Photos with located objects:

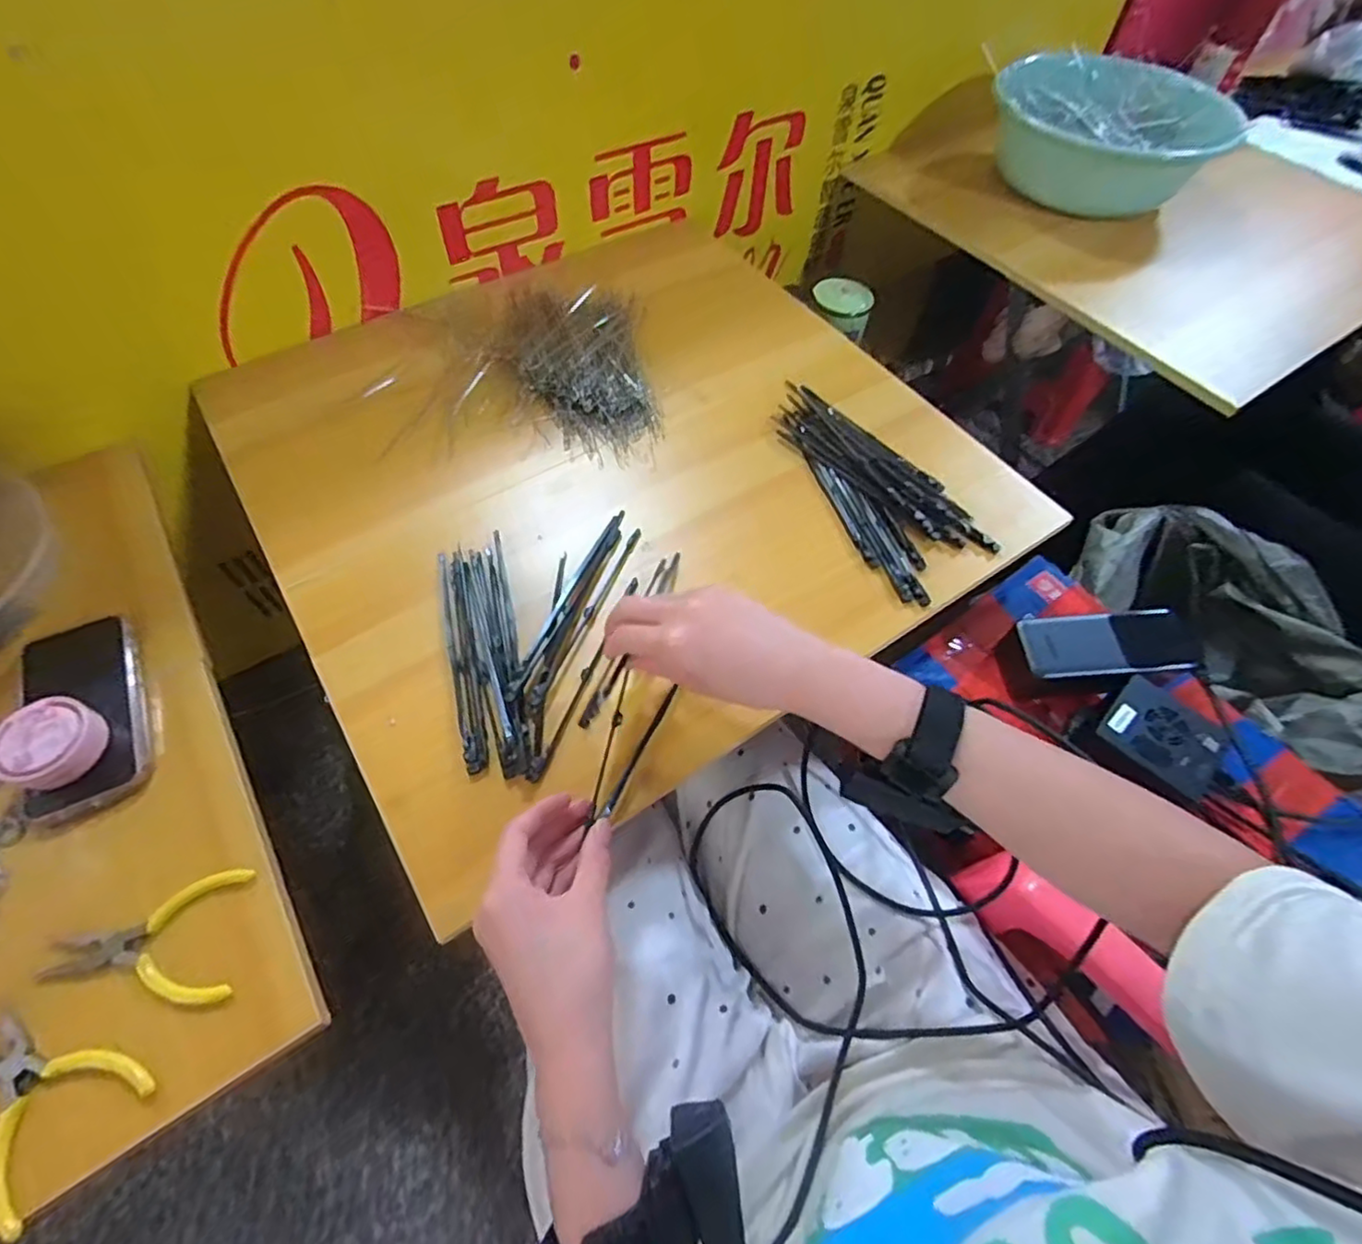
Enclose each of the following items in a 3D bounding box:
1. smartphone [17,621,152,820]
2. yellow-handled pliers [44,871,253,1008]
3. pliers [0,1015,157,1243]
[{"bbox_3d":[-0.438,0.065,0.471,0.076,0.018,0.153,-23,62,-16],"label":"smartphone"},{"bbox_3d":[-0.334,0.196,0.401,0.112,0.013,0.072,-1,58,-3],"label":"yellow-handled pliers"},{"bbox_3d":[-0.364,0.265,0.359,0.104,0.008,0.076,27,61,14],"label":"pliers"}]

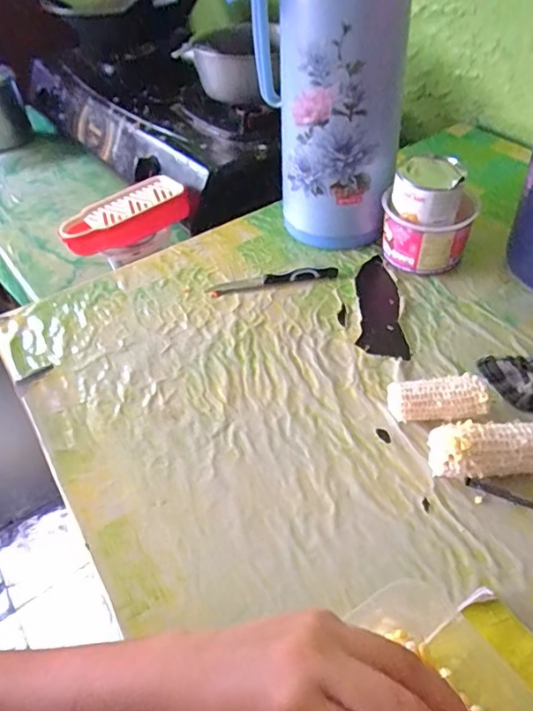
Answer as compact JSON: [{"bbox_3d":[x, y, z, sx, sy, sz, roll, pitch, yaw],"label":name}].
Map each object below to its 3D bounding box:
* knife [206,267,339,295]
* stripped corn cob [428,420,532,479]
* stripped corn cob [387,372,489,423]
[{"bbox_3d":[0.008,-0.090,0.606,0.151,0.009,0.020,-8,46,-4],"label":"knife"},{"bbox_3d":[0.176,0.076,0.412,0.086,0.038,0.041,-5,46,-1],"label":"stripped corn cob"},{"bbox_3d":[0.147,0.040,0.450,0.076,0.036,0.035,-3,46,1],"label":"stripped corn cob"}]

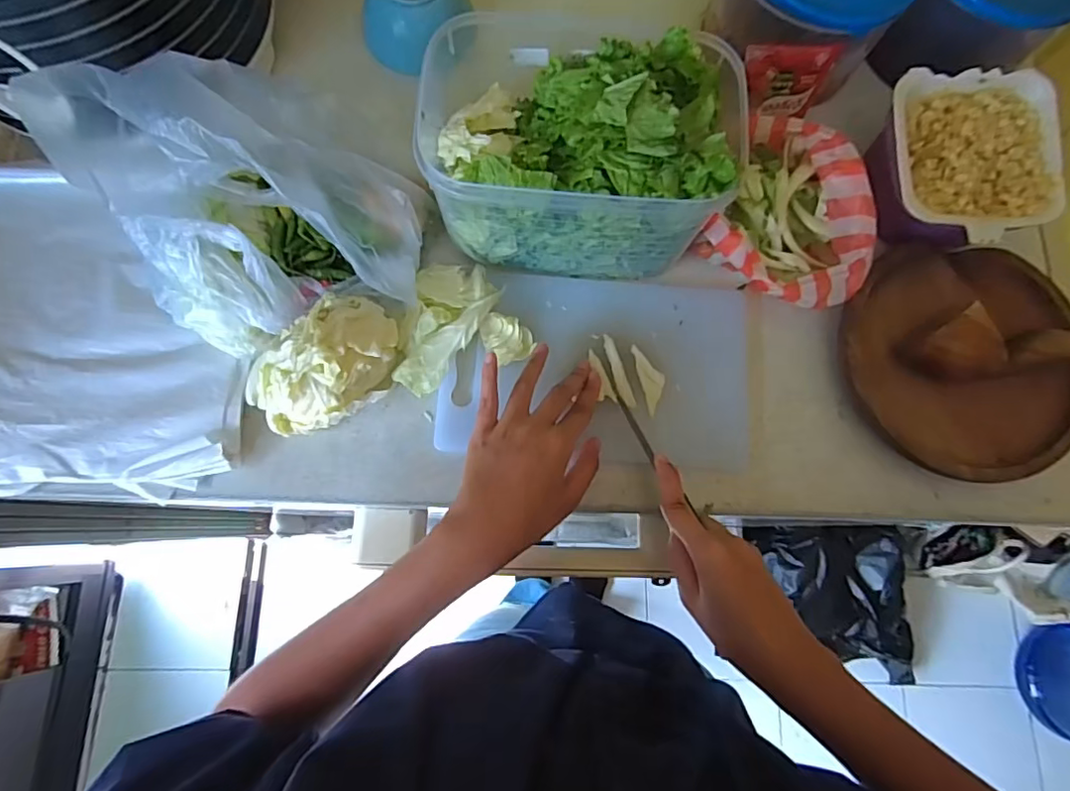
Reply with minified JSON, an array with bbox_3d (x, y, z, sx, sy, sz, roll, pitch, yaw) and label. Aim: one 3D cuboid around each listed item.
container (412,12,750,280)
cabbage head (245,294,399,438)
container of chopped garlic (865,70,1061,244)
[{"bbox_3d":[0.029,-0.178,0.410,0.200,0.128,0.135,6,76,2],"label":"container"},{"bbox_3d":[-0.152,-0.021,0.408,0.112,0.067,0.066,-43,80,-9],"label":"cabbage head"},{"bbox_3d":[0.340,-0.181,0.453,0.124,0.060,0.132,4,76,1],"label":"container of chopped garlic"}]

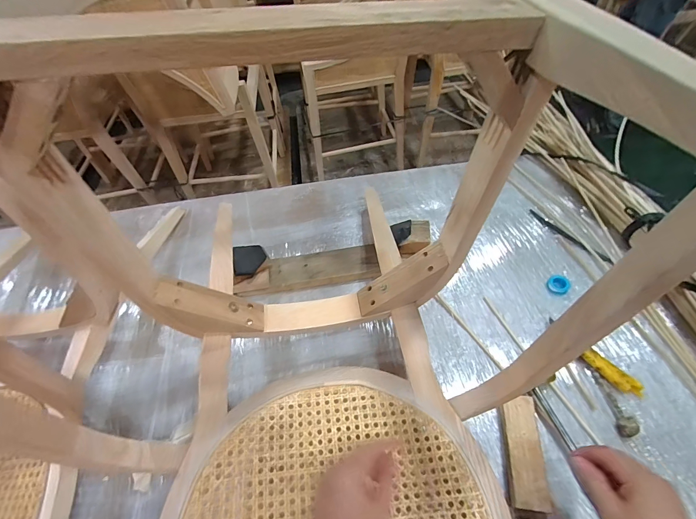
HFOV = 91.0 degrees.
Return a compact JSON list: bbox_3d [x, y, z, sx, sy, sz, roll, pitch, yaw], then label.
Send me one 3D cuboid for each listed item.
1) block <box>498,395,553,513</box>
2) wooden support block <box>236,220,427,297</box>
[{"bbox_3d":[0.282,0.306,0.552,0.054,0.024,0.158,5,53,9],"label":"block"},{"bbox_3d":[-0.034,-0.008,0.794,0.446,0.093,0.096,-7,52,-1],"label":"wooden support block"}]

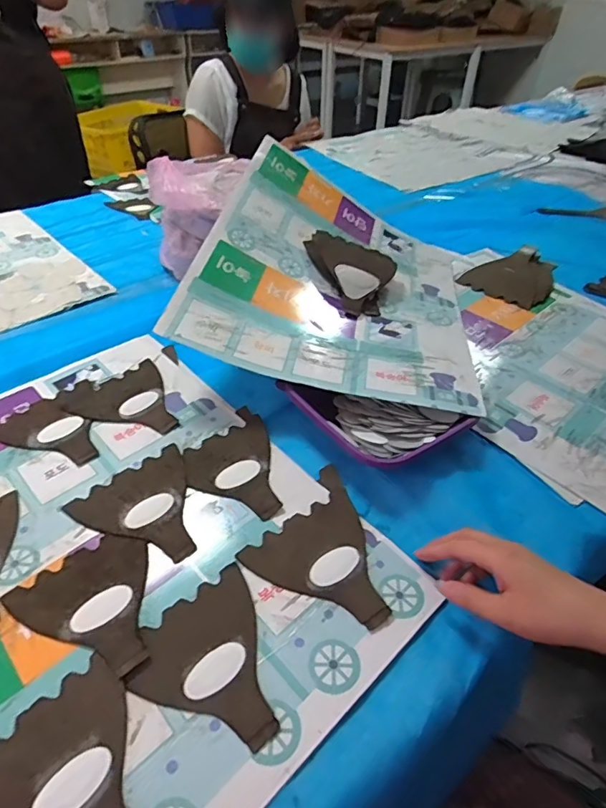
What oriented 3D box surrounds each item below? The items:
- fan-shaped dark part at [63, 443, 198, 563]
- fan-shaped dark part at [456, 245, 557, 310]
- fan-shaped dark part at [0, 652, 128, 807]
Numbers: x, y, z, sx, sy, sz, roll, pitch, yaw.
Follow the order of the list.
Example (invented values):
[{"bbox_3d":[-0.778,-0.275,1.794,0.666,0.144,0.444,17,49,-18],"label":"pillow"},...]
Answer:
[{"bbox_3d":[-0.149,0.103,0.495,0.127,0.008,0.117,34,52,29],"label":"fan-shaped dark part"},{"bbox_3d":[0.375,-0.236,0.864,0.137,0.034,0.190,30,50,28],"label":"fan-shaped dark part"},{"bbox_3d":[-0.156,0.255,0.331,0.126,0.005,0.113,32,51,29],"label":"fan-shaped dark part"}]

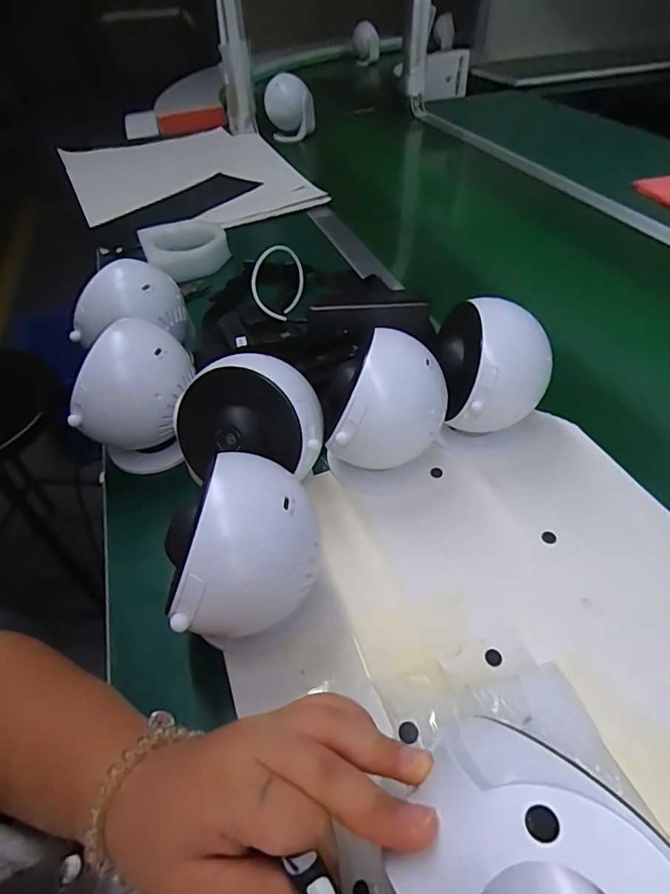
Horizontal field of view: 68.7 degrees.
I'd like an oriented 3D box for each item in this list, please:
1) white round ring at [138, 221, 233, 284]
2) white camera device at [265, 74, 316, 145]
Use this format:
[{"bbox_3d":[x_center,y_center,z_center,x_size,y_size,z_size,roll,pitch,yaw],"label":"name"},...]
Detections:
[{"bbox_3d":[-0.218,-0.289,0.718,0.108,0.049,0.110,-27,50,-23],"label":"white round ring"},{"bbox_3d":[-0.101,-0.763,1.111,0.108,0.128,0.092,-6,46,-2],"label":"white camera device"}]

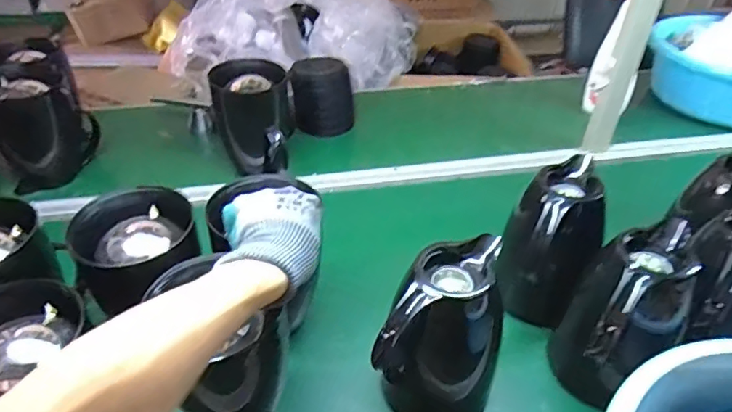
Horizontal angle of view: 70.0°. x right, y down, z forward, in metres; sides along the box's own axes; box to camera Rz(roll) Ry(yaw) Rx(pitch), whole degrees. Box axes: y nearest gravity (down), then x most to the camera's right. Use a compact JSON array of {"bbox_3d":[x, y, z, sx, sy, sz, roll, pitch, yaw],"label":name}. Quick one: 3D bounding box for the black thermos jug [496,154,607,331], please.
[{"bbox_3d":[0.233,0.054,0.666,0.104,0.182,0.112,1,38,-1],"label":"black thermos jug"}]

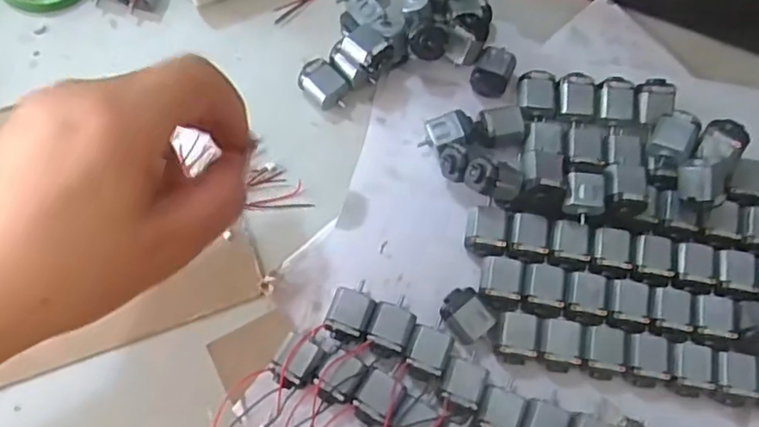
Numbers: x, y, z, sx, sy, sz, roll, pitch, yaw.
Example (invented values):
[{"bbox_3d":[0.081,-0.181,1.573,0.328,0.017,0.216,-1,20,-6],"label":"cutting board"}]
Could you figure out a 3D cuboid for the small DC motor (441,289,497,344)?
[{"bbox_3d":[0.039,0.046,0.289,0.018,0.013,0.023,-33,78,-10],"label":"small DC motor"}]

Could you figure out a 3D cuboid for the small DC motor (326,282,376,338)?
[{"bbox_3d":[-0.013,0.045,0.292,0.019,0.016,0.026,18,75,3],"label":"small DC motor"}]

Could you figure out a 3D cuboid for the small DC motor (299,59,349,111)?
[{"bbox_3d":[-0.029,-0.065,0.327,0.018,0.014,0.025,-43,80,-11],"label":"small DC motor"}]

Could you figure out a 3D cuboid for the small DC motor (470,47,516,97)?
[{"bbox_3d":[0.058,-0.072,0.327,0.018,0.016,0.024,24,76,5],"label":"small DC motor"}]

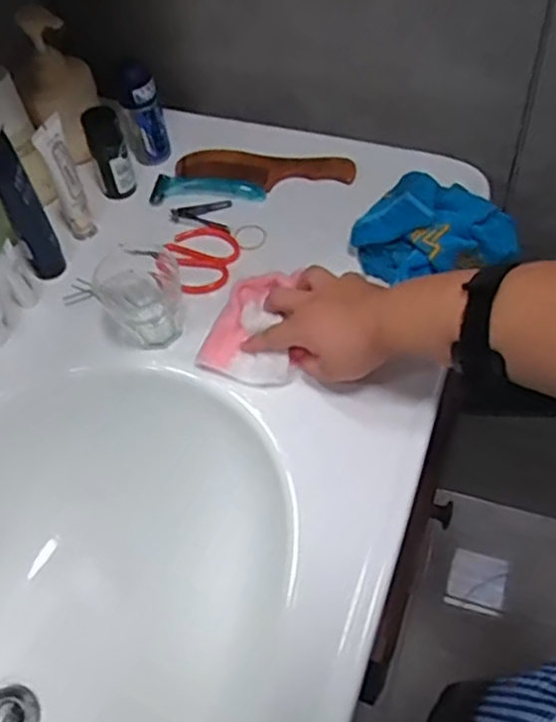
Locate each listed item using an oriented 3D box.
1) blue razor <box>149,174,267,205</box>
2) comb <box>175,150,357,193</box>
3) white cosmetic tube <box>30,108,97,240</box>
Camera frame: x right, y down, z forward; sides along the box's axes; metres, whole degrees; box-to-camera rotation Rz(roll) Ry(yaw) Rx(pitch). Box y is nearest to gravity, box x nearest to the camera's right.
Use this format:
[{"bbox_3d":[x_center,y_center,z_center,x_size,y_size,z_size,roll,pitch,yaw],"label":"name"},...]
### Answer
[{"bbox_3d":[-0.071,-0.180,0.721,0.116,0.021,0.032,0,54,7],"label":"blue razor"},{"bbox_3d":[-0.013,-0.201,0.732,0.180,0.013,0.045,7,55,12],"label":"comb"},{"bbox_3d":[-0.193,-0.160,0.653,0.026,0.129,0.018,-19,54,-7],"label":"white cosmetic tube"}]

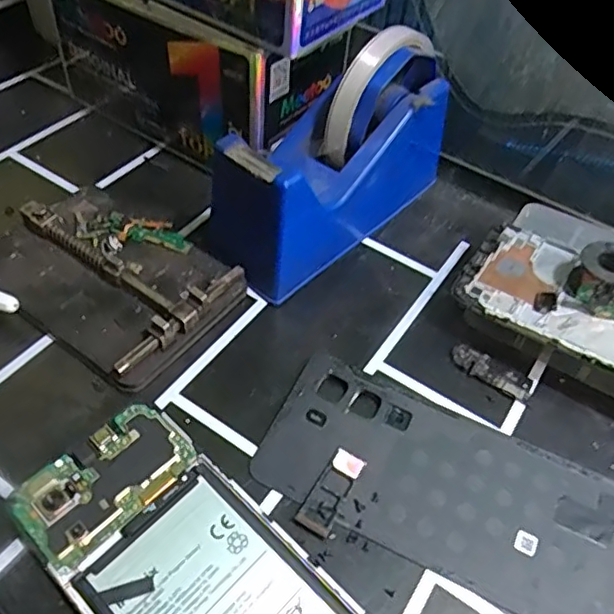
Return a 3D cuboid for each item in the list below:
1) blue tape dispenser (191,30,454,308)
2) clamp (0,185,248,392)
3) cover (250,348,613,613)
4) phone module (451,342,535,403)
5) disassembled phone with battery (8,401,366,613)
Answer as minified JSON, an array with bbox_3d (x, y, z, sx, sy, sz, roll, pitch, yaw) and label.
[{"bbox_3d":[0.016,-0.086,0.336,0.060,0.097,0.156,38,57,24],"label":"blue tape dispenser"},{"bbox_3d":[-0.108,-0.022,0.321,0.132,0.022,0.089,32,55,20],"label":"clamp"},{"bbox_3d":[0.062,0.081,0.261,0.164,0.005,0.075,24,53,14],"label":"cover"},{"bbox_3d":[0.095,0.033,0.304,0.042,0.004,0.017,28,54,17],"label":"phone module"},{"bbox_3d":[-0.040,0.108,0.227,0.160,0.009,0.072,38,57,23],"label":"disassembled phone with battery"}]

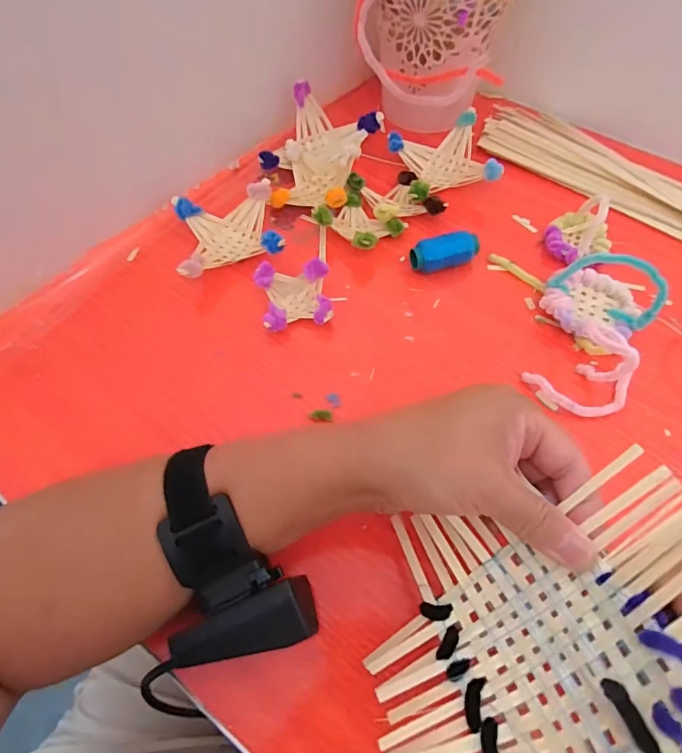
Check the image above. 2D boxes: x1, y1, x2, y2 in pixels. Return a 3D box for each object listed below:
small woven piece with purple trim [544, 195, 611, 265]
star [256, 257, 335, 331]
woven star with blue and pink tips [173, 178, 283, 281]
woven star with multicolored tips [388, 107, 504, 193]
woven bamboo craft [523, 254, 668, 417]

- [WHAT THIS TASK INVOLVES] Scan the data above. Return every line with "each" in it.

- [SOLUTION FOR THIS PROBLEM]
Enclose each of the following items in a 3D bounding box:
Map each object below to its 3D bounding box:
Reply with minified JSON, an array with bbox_3d (x, y, z, sx, sy, sz, roll, pitch, yaw) and label. Aim: one 3D cuboid around each listed item.
Send me one 3D cuboid for each listed item.
What oriented 3D box surrounds each item below? The items:
I'd like an oriented 3D box for each item in this list, please:
Locate each listed item using an oriented 3D box.
Return a 3D cuboid for each item in the list below:
Check the image above. 2D boxes: x1, y1, x2, y2 in pixels. Return a 3D box for each object listed below:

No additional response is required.